● **EXERCISE**: Output the lines below as a numbered list, omitting any blank lines and leaving the pictures out.

....................

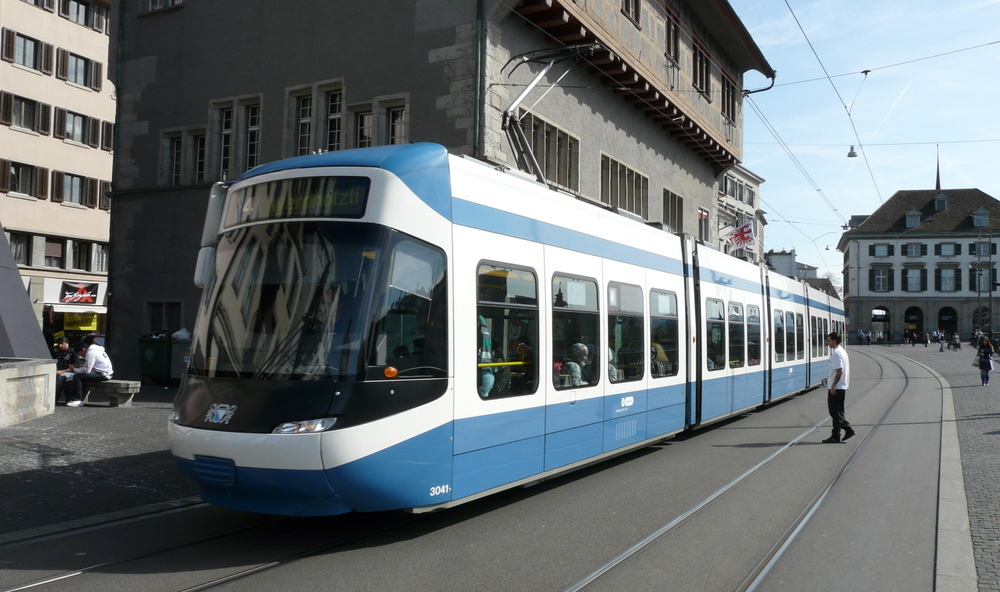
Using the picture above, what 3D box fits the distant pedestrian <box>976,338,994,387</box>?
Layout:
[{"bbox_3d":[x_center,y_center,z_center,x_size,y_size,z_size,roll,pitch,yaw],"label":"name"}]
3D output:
[{"bbox_3d":[17.046,2.335,28.400,0.560,1.690,0.400,0,-3,21],"label":"distant pedestrian"}]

....................

● **OUTPUT**:
1. Using the picture above, what 3D box fits the distant pedestrian <box>976,338,994,387</box>?
2. Layout:
3. [{"bbox_3d":[x_center,y_center,z_center,x_size,y_size,z_size,roll,pitch,yaw],"label":"name"}]
4. 3D output:
5. [{"bbox_3d":[17.046,2.335,28.400,0.560,1.690,0.400,0,-3,21],"label":"distant pedestrian"}]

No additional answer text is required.